To our parents, millennials spend money on weird things. We care less about status symbols like fancy cars and houses than we do the small, everyday luxuries. So we might go cheap on every single aspect of our lifestyle except on a $12 bottle of craft beer to reconcile our lot in life each day. And in this sense, traditional budgeting--food vs. rent vs. transportation vs. other--might not apply the same way to us.
At least that’s the bet behind Level Money, a new iPhone app that you could bill as Mint for millennials, or the wallet of the 21st century. With $5 million in KPCB-led funding and talent from places like Visa and Ideo, Level wants to rethink the traditional models of investing and budgeting. And step one of that process is removing the idea of a budget entirely.
Much like Mint (Level Money and Mint actually share a backend by Intuit), all you do is connect your bank account to the app, and it will analyze all of your income and expenses for you. Level Money’s biggest difference is on the front end--that it will leave you with with one big number in one big circle: A "money meter" that explains how many dollars you have left to spend that day, in whatever combination of mustache wax, pickling spices, and calf-hugging denim you see fit.
“Millennials want to be able to buy that $12 beer or $4 latte, whatever makes us happy on an impulsive basis, to do the things that fulfill us,” explains co-founder Jake Fuentes. “But we need to know when we’ve hit the limit.”

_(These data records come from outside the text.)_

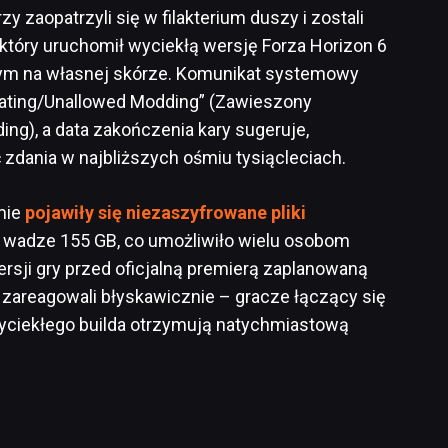
rzy zaopatrzyli się w filakterium duszy i zostali
, który uruchomił wyciekłą wersję Forza Horizon 6
 tym na własnej skórze. Komunikat systemowy
ating/Unallowed Modding” (Zawieszony
g), a data zakończenia kary sugeruje,
 zdania w najbliższych ośmiu tysiącleciach.
mie
pojawiły się niezaszyfrowane pliki
 o wadze 155 GB, co umożliwiło wielu osobom
ersji gry przed oficjalną premierą zaplanowaną
 zareagowali błyskawicznie – gracze łączący się
wyciekłego builda otrzymują natychmiastową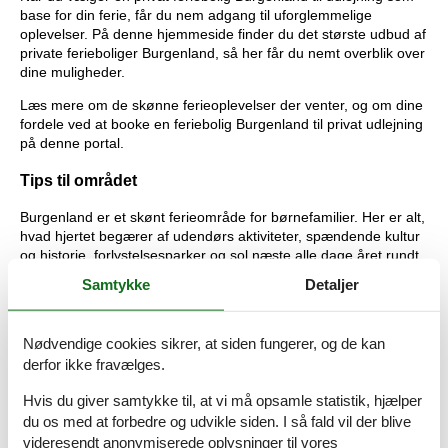
base for din ferie, får du nem adgang til uforglemmelige
oplevelser. På denne hjemmeside finder du det største udbud af
private ferieboliger Burgenland, så her får du nemt overblik over
dine muligheder.
Læs mere om de skønne ferieoplevelser der venter, og om dine
fordele ved at booke en feriebolig Burgenland til privat udlejning
på denne portal.
Tips til området
Burgenland er et skønt ferieområde for børnefamilier. Her er alt,
hvad hjertet begærer af udendørs aktiviteter, spændende kultur
og historie, forlystelsesparker og sol næste alle dage året rundt.
Samtykke
Detaljer
Er familien til aktiv ferie, er Burgenland det perfekte sted. Her
kan I cykle, vandre, svømme, golfe, sejle, skate og meget meget
mere. I Burgenland skinner solen ca. 300 dage om året, så det
Nødvendige cookies sikrer, at siden fungerer, og de kan
er altid udendørsvejr. De mange badesøer har dejligt varmt
derfor ikke fravælges.
badevand, god plads til leg og aktiviteter og hygge.
Den solrige østrigske delstat Burgenland tilbyder alt det, der er
Hvis du giver samtykke til, at vi må opsamle statistik, hjælper
med til at skabe en god familieferie. I kan udfolde jer med stort
du os med at forbedre og udvikle siden. I så fald vil der blive
set alle de sportsgrene og aktiviteter, I kan komme i tanke om,
videresendt anonymiserede oplysninger til vores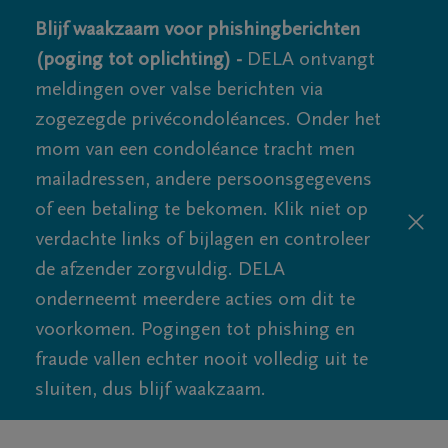
Blijf waakzaam voor phishingberichten
(poging tot oplichting) -
DELA ontvangt
meldingen over valse berichten via
zogezegde privécondoléances. Onder het
mom van een condoléance tracht men
mailadressen, andere persoonsgegevens
of een betaling te bekomen. Klik niet op
verdachte links of bijlagen en controleer
de afzender zorgvuldig. DELA
onderneemt meerdere acties om dit te
voorkomen. Pogingen tot phishing en
fraude vallen echter nooit volledig uit te
sluiten, dus blijf waakzaam.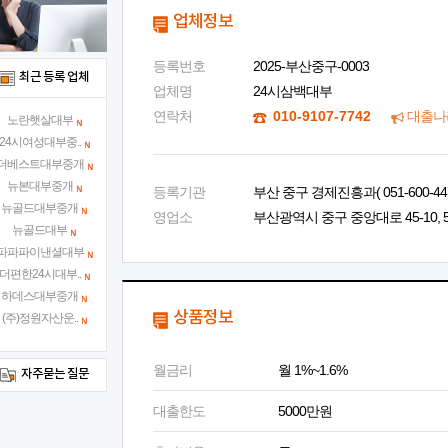
업체정보
등록번호
2025-부산중구-0003
최근 등록 업체
업체명
24시삼백대부
연락처
010-9107-7742
대출나
노란햇살대부
24시여성대부중..
더베스트대부중개
뉴본대부중개
등록기관
부산 중구 경제진흥과( 051-600-447
뉴골드대부중개
영업소
부산광역시 중구 중앙대로 45-10, 5
뉴골드대부
파파파이낸셜대부
더편한24시대부..
하데스대부중개
상품정보
(주)정원자산운..
월금리
월 1%~1.6%
자주묻는 질문
대출한도
5000만원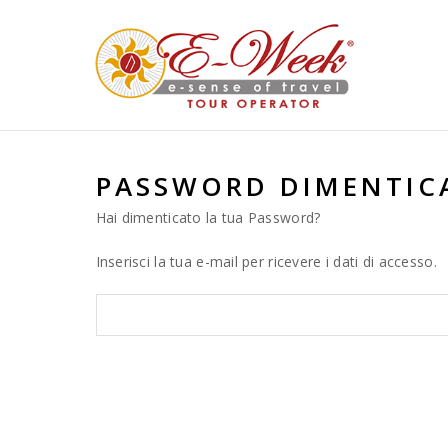
PASSWORD DIMENTIC
Hai dimenticato la tua Password?
Inserisci la tua e-mail per ricevere i dati di accesso.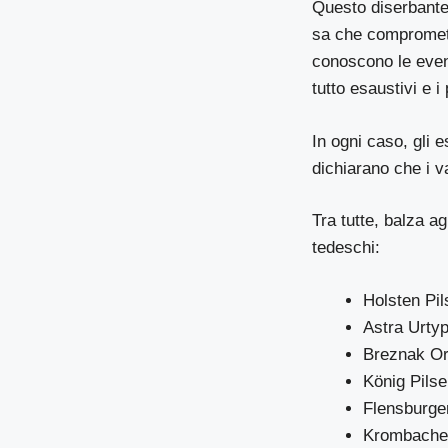
Questo diserbante è
sa che compromett
conoscono le event
tutto esaustivi e i
In ogni caso, gli e
dichiarano che i v
Tra tutte, balza ag
tedeschi:
Holsten Pi
Astra Urtyp
Breznak Or
König Pilse
Flensburger
Krombacher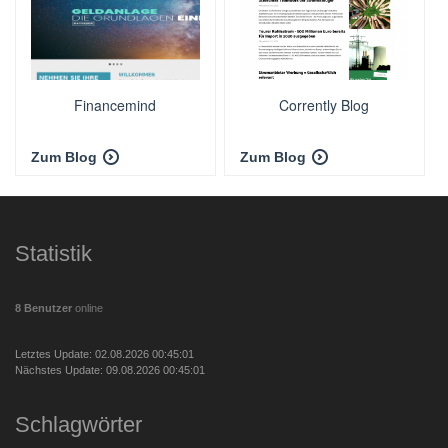
Financemind
Corrently Blog
Zum Blog
Zum Blog
Statistik
8 Benutzer
online
Letztes Update: 02.08.2026 00:45:01
Nächstes Update: 09.08.2026 00:45:01
Schlagwörter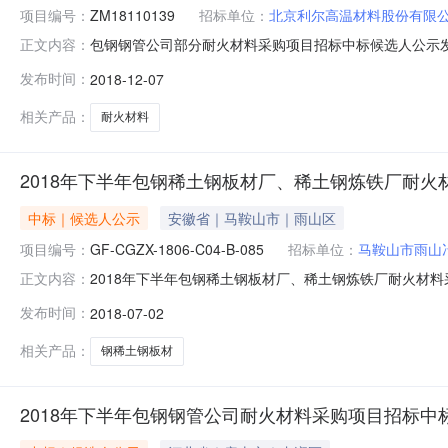
项目编号：
ZM18110139
招标单位：
北京利尔高温材料股份有限
包钢钢管公司部分耐火材料采购项目招标中标候选人公示发布日期
正文内容：
201*年11月2*日至201*年12月*日*.开标日期：201
发布时间：
2018-12-07
荐中标候选人名单如下，现予以公示：标段品名计量单位数
相关产品：
耐火材料
2018年下半年包钢稀土钢板材厂、稀土钢炼铁厂耐
中标｜候选人公示
安徽省｜马鞍山市｜雨山区
项目编号：
GF-CGZX-1806-C04-B-085
招标单位：
马鞍山市雨山
2018年下半年包钢稀土钢板材厂、稀土钢炼铁厂耐火材料采购项目招
正文内容：
包钢稀土钢板材厂、稀土钢炼铁厂耐火材料采购项目3.招标公告日
发布时间：
2018-07-02
年7月4日6.评标结果该项目采用经评审的最低投标价法
相关产品：
钢稀土钢板材
2018年下半年包钢钢管公司耐火材料采购项目招标中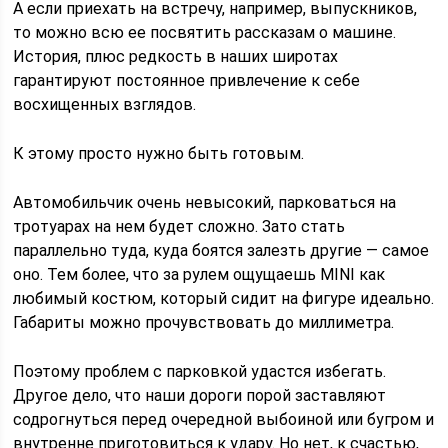
А если приехать на встречу, например, выпускников,
то можно всю ее посвятить рассказам о машине.
История, плюс редкость в наших широтах
гарантируют постоянное привлечение к себе
восхищенных взглядов.
К этому просто нужно быть готовым.
Автомобильчик очень невысокий, парковаться на
тротуарах на нем будет сложно. Зато стать
параллельно туда, куда боятся залезть другие — самое
оно. Тем более, что за рулем ощущаешь MINI как
любимый костюм, который сидит на фигуре идеально.
Габариты можно прочувствовать до миллиметра.
Поэтому проблем с парковкой удастся избегать.
Другое дело, что наши дороги порой заставляют
содрогнуться перед очередной выбоиной или бугром и
внутренне приготовиться к удару. Но нет, к счастью,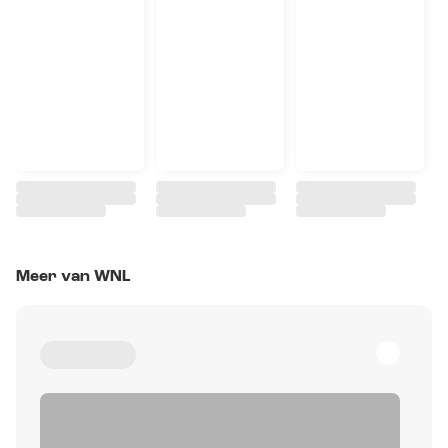
Meer van WNL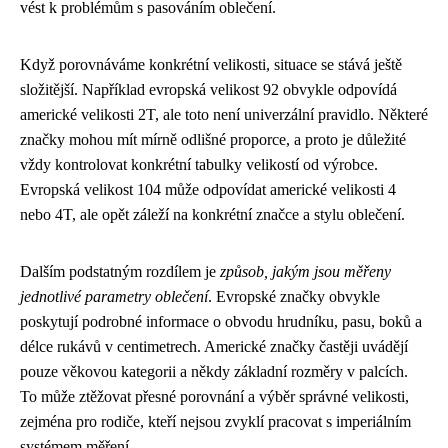
vést k problémům s pasováním oblečení.
Když porovnáváme konkrétní velikosti, situace se stává ještě
složitější. Například evropská velikost 92 obvykle odpovídá
americké velikosti 2T, ale toto není univerzální pravidlo. Některé
značky mohou mít mírně odlišné proporce, a proto je důležité
vždy kontrolovat konkrétní tabulky velikostí od výrobce.
Evropská velikost 104 může odpovídat americké velikosti 4
nebo 4T, ale opět záleží na konkrétní značce a stylu oblečení.
Dalším podstatným rozdílem je
způsob, jakým jsou měřeny
jednotlivé parametry oblečení
. Evropské značky obvykle
poskytují podrobné informace o obvodu hrudníku, pasu, boků a
délce rukávů v centimetrech. Americké značky častěji uvádějí
pouze věkovou kategorii a někdy základní rozměry v palcích.
To může ztěžovat přesné porovnání a výběr správné velikosti,
zejména pro rodiče, kteří nejsou zvyklí pracovat s imperiálním
systémem měření.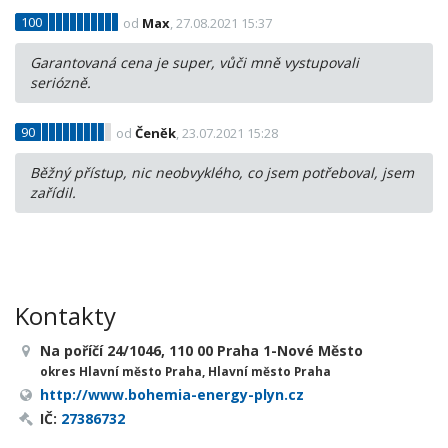
100
od
Max
, 27.08.2021 15:37
Garantovaná cena je super, vůči mně vystupovali
seriózně.
90
od
Čeněk
, 23.07.2021 15:28
Běžný přístup, nic neobvyklého, co jsem potřeboval, jsem
zařídil.
Kontakty
Na poříčí 24/1046, 110 00 Praha 1-Nové Město
okres Hlavní město Praha, Hlavní město Praha
http://www.bohemia-energy-plyn.cz
IČ:
27386732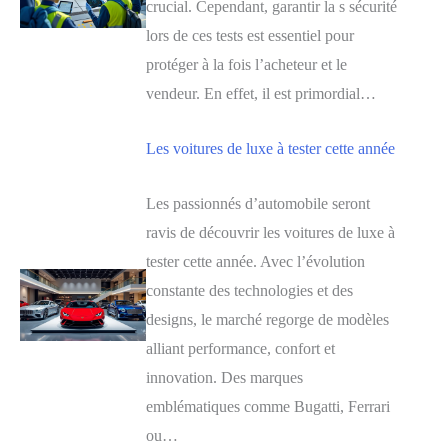
crucial. Cependant, garantir la s sécurité
lors de ces tests est essentiel pour
protéger à la fois l’acheteur et le
vendeur. En effet, il est primordial…
Les voitures de luxe à tester cette année
Les passionnés d’automobile seront
ravis de découvrir les voitures de luxe à
tester cette année. Avec l’évolution
constante des technologies et des
designs, le marché regorge de modèles
alliant performance, confort et
innovation. Des marques
emblématiques comme Bugatti, Ferrari
ou…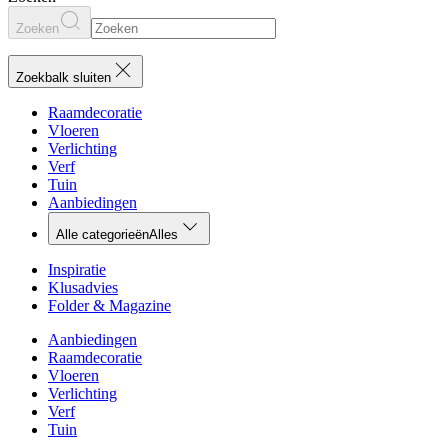
Zoeken
Zoekbalk sluiten
Raamdecoratie
Vloeren
Verlichting
Verf
Tuin
Aanbiedingen
Alle categorieën
Alles
Inspiratie
Klusadvies
Folder & Magazine
Aanbiedingen
Raamdecoratie
Vloeren
Verlichting
Verf
Tuin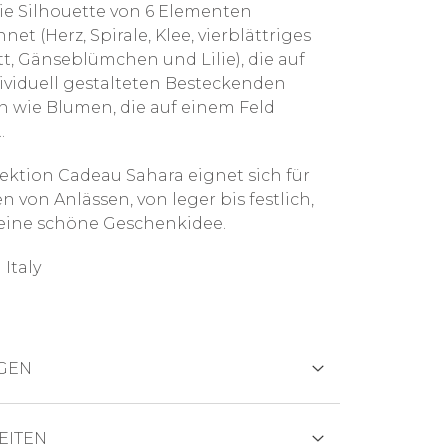
ie Silhouette von 6 Elementen
net (Herz, Spirale, Klee, vierblättriges
tt, Gänseblümchen und Lilie), die auf
ividuell gestalteten Besteckenden
n wie Blumen, die auf einem Feld
.
lektion Cadeau Sahara eignet sich für
en von Anlässen, von leger bis festlich,
 eine schöne Geschenkidee.
 Italy
GEN
TEN
EITEN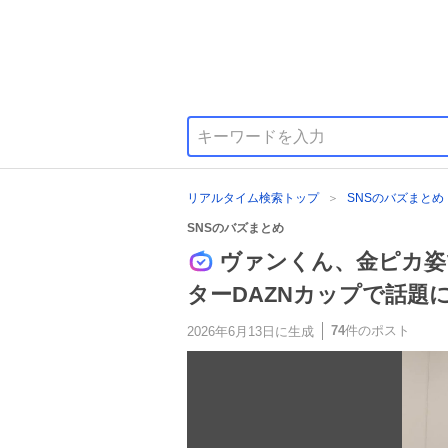
リアルタイム検索トップ
SNSのバズまとめ
SNSのバズまとめ
ヴァンくん、金ピカ姿
ターDAZNカップで話題
74
件のポスト
2026年6月13日
に生成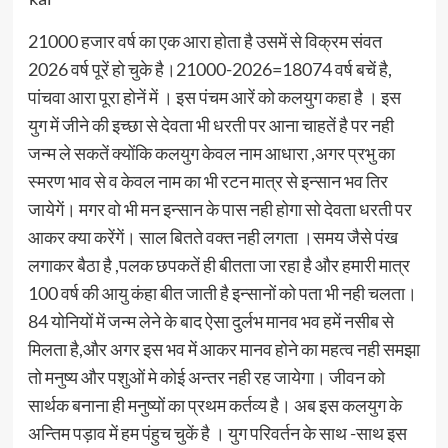
21000 हजार वर्ष का एक आरा होता है उसमें से विक्रम संवत
2026 वर्ष पूरें हो चुके है।21000-2026=18074 वर्ष बचें है,
पांचवा आरा पूरा होनें में । इस पंचम आरें को कलयुग कहा है । इस
युग में जीने की इच्छा से देवता भी धरती पर आना चाहतें है पर नही
जन्म ले सकतें क्योंकि कलयुग केवल नाम आधारा ,अगर प्रभु का
स्मरण भाव से व केवल नाम का भी रटन मात्र से इन्सान भव तिर
जायेगें। मगर वो भी मन इन्सान के पास नही होगा सो देवता धरती पर
आकर क्या करेंगें। साल बितते वक्त नही लगता ।समय जैसे पंख
लगाकर बैठा है ,पलक छपकतें ही बीतता जा रहा है और हमारी मात्र
100 वर्ष की आयु कंहा बीत जाती है इन्सानों को पता भी नही चलता।
84 योनियों में जन्म लेने के बाद ऐसा दुर्लभ मानव भव हमें नसीब से
मिलता है,और अगर इस भव में आकर मानव होने का महत्व नही समझा
तो मनुष्य और पशुओं मे कोई अन्तर नही रह जायेगा। जीवन को
सार्थक बनाना ही मनुष्यों का प्रथम कर्तव्य है। अब इस कलयुग के
अन्तिम पड़ाव में हम पंहुच चुकें है । युग परिवर्तन के साथ -साथ इस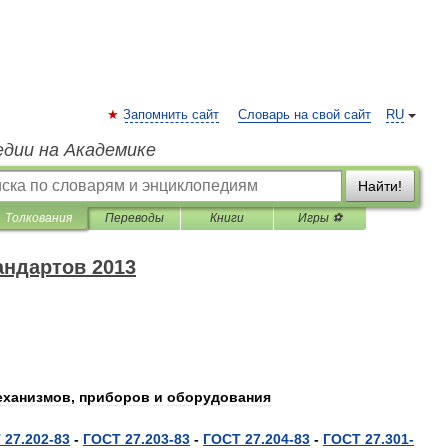
Запомнить сайт
Словарь на свой сайт
RU
едии на Академике
Найти!
Толкования
Переводы
Книги
Игры ⚽
андартов 2013
еханизмов
,
приборов
и
оборудования
Т
27
.
202
-
83
-
ГОСТ
27
.
203
-
83
-
ГОСТ
27
.
204
-
83
-
ГОСТ
27
.
301
-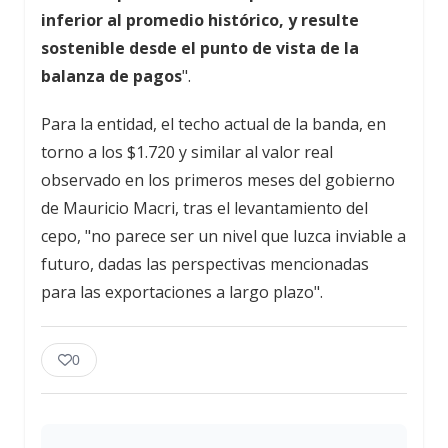
inferior al promedio histórico, y resulte
sostenible desde el punto de vista de la
balanza de pagos
".
Para la entidad, el techo actual de la banda, en
torno a los $1.720 y similar al valor real
observado en los primeros meses del gobierno
de Mauricio Macri, tras el levantamiento del
cepo, "no parece ser un nivel que luzca inviable a
futuro, dadas las perspectivas mencionadas
para las exportaciones a largo plazo".
0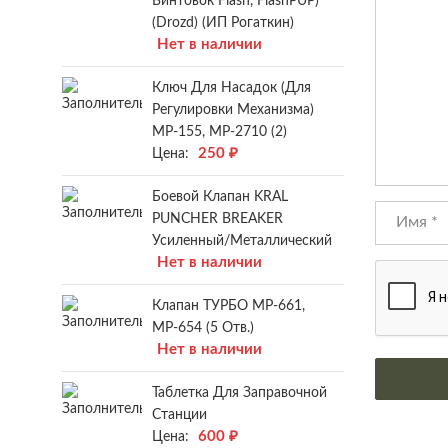
Винтовок Flash, FlashPUP)
(Drozd) (ИП Рогаткин)
Нет в наличии
Ключ Для Насадок (для
Регулировки Механизма)
МР-155, МР-2710 (2)
250
₽
Цена:
Боевой Клапан KRAL
PUNCHER BREAKER
Усиленный/металлический
Нет в наличии
Клапан ТУРБО МР-661,
МР-654 (5 Отв.)
Нет в наличии
Таблетка Для Заправочной
Станции
600
₽
Цена: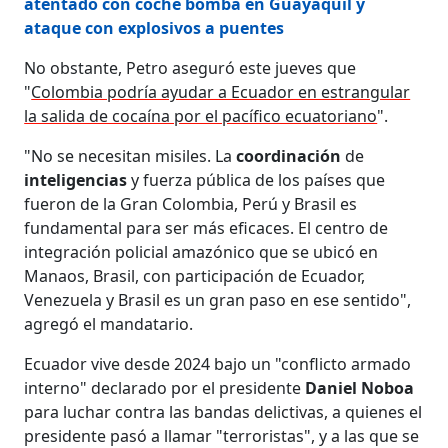
atentado con coche bomba en Guayaquil y
ataque con explosivos a puentes
No obstante, Petro aseguró este jueves que
"
Colombia podría ayudar a Ecuador en estrangular
la salida de cocaína por el pacífico ecuatoriano
".
"No se necesitan misiles. La
coordinación
de
inteligencias
y fuerza pública de los países que
fueron de la Gran Colombia, Perú y Brasil es
fundamental para ser más eficaces. El centro de
integración policial amazónico que se ubicó en
Manaos, Brasil, con participación de Ecuador,
Venezuela y Brasil es un gran paso en ese sentido",
agregó el mandatario.
Ecuador vive desde 2024 bajo un "conflicto armado
interno" declarado por el presidente
Daniel Noboa
para luchar contra las bandas delictivas, a quienes el
presidente pasó a llamar "terroristas", y a las que se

And that limit can be a tough thing to quantify in an age where physical cash is dead, and in turn we attempt to counterbalance the speed and anonymity of digital transactions through tools like spending categories. (Is a $12 beer food or entertainment?) So Level Money ignores categories altogether. All the app considers are three divisions of money: 1.) What you make. 2.) What you need to set aside for bills. 3.) What you save. In other words, how to spend the leftover cash is completely the spender’s prerogative.
“What we found was people don’t think [in budgeted categories],” Fuentes says. “They think, 'Am I generally feeling rich today?' and 'Am I generally not?' That spans the categories. It’s not limited to one.”
Another interesting design fix to old electronic budgeting models is that they don’t accommodate outliers. I, for instance, might have set aside money for a new laptop. Or Fast Company may be reimbursing me for a pricey plane ticket. Mint has categorized both of these expenses as me breaking budget (which has caused me to stop using Mint). Level Money recognizes them as “unusual spending” automatically, and it’s smart enough to ignore them in terms of my daily totals--saving me from dreaded alerts.
The Level team assures me that this app is just step one in their larger mission, to be “the first financial organization designed for the next generation in mind.” Beyond how they’ll even make money (which is still unclear, though I’m assured won’t involve selling data, ever), their mantra might sound like lip service. Because after all, are millennials really different from any young generation before? Maybe, maybe not. But the team is quick to point out that our environment has changed drastically, that we save almost 10% less than our parents did 50 years ago. And furthermore, they point out that Level Money, for as simple as its near-real-time interface may look, wouldn’t have been possible to conceive just three years ago, when banks posted transactions far slower than today.
Regardless of whether millennials are really all that different from every young generation before them, we’ve certainly become accustomed to the speed and convenience of digital technology, and we’re saving less money because of it. Level Money is a smart app because it designs around our contemporary impulses, whether they’re all that original or not.